**Data for analysis:**
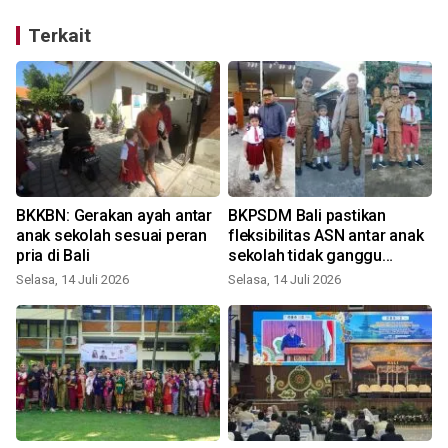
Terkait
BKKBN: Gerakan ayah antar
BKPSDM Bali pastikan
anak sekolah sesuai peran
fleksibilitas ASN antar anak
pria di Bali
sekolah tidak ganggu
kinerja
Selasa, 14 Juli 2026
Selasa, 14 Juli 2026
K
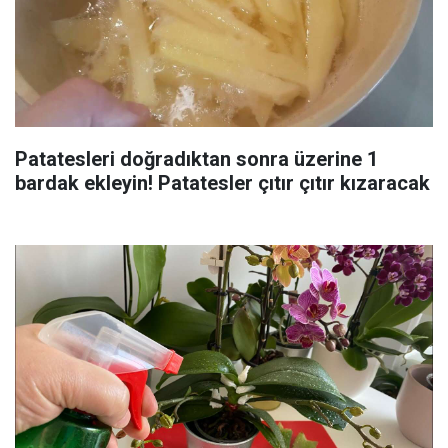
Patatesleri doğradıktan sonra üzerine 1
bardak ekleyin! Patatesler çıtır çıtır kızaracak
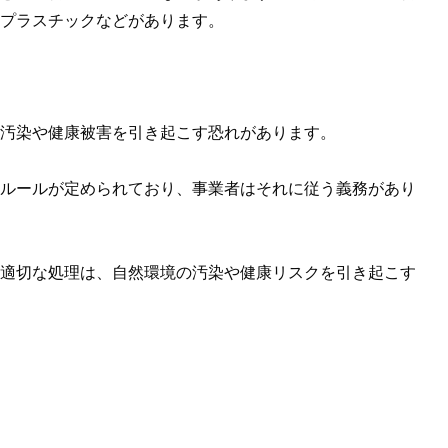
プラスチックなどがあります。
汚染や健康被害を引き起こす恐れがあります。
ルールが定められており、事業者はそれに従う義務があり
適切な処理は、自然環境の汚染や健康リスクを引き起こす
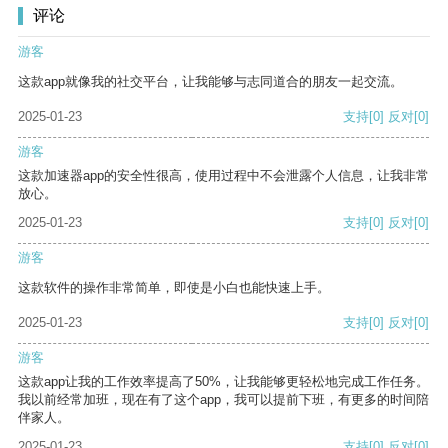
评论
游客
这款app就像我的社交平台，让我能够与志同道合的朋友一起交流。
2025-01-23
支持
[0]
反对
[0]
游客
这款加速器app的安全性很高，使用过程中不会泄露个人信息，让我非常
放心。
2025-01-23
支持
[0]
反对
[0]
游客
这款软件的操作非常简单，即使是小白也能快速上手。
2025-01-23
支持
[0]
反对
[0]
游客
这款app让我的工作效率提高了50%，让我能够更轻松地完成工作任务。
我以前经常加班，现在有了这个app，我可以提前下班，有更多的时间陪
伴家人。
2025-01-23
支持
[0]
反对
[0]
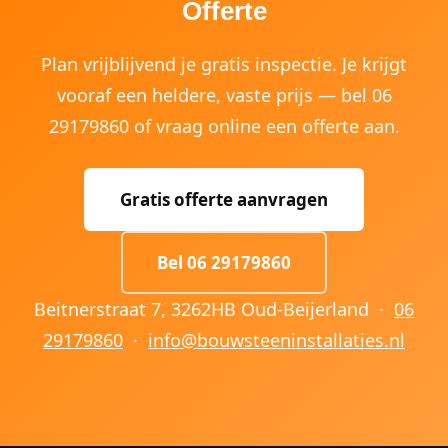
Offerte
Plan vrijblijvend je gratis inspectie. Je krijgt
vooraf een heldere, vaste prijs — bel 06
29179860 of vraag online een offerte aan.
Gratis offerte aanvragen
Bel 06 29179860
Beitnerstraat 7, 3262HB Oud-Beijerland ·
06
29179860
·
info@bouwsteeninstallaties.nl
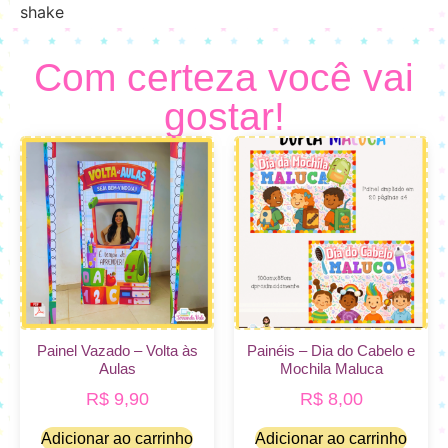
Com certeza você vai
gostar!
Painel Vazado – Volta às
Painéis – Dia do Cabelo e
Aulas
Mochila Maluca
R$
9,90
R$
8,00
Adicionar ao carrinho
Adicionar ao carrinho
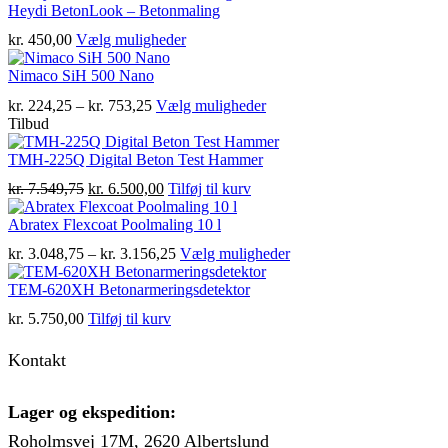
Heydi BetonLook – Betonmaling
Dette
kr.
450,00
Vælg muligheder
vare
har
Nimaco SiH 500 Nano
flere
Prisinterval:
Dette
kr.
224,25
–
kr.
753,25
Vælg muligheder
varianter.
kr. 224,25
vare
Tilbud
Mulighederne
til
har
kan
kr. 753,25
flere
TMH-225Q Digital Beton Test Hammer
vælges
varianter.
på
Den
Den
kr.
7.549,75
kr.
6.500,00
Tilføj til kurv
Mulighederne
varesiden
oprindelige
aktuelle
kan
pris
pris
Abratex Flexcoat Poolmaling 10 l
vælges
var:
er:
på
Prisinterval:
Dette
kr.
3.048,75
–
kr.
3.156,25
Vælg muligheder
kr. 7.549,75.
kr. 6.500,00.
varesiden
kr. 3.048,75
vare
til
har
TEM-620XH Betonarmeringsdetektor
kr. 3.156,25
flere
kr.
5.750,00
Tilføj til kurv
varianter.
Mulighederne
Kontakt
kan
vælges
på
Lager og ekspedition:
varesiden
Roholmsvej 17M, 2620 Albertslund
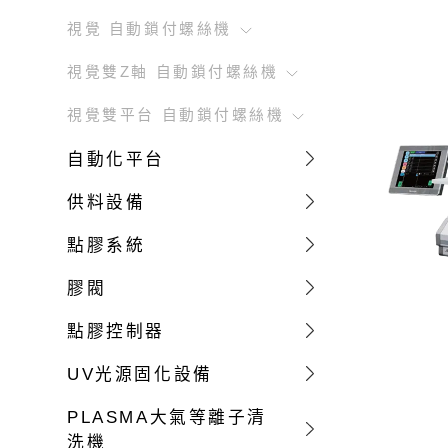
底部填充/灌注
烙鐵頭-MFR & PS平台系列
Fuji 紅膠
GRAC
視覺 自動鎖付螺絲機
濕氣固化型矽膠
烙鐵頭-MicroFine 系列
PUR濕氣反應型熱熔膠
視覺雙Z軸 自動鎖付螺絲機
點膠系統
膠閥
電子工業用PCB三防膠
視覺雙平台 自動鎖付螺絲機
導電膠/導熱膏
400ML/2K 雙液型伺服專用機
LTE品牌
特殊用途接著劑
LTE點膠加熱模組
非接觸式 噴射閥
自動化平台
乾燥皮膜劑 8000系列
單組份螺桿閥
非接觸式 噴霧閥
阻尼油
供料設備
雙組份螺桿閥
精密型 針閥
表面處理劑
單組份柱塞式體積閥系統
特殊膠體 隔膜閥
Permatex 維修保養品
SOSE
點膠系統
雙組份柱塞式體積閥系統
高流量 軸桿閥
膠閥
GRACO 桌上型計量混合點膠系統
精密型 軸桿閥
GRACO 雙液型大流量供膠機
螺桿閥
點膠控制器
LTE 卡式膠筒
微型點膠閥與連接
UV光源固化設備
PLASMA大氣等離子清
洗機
* * *
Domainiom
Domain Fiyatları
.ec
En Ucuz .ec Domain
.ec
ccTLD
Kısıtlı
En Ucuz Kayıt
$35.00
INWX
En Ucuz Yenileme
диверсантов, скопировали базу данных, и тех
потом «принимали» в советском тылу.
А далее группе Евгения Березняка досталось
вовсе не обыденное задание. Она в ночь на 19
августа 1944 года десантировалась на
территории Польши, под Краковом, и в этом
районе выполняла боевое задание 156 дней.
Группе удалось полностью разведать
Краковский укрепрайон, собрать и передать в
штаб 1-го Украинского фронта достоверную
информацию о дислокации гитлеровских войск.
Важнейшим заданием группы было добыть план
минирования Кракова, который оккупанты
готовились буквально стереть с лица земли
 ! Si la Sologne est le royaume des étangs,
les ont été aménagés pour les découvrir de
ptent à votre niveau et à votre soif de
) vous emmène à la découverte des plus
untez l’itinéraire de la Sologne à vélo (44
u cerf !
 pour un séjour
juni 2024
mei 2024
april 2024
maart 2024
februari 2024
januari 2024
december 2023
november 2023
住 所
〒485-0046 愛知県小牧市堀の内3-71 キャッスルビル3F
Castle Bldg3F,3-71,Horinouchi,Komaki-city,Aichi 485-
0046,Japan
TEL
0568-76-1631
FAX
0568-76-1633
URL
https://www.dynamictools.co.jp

**Assignment:** Select each line in the two blocks above that contains the string "Ucuz", with case counting, and copy it.

**Answer to this exercise:**
En Ucuz .ec Domain
En Ucuz Kayıt
En Ucuz Yenileme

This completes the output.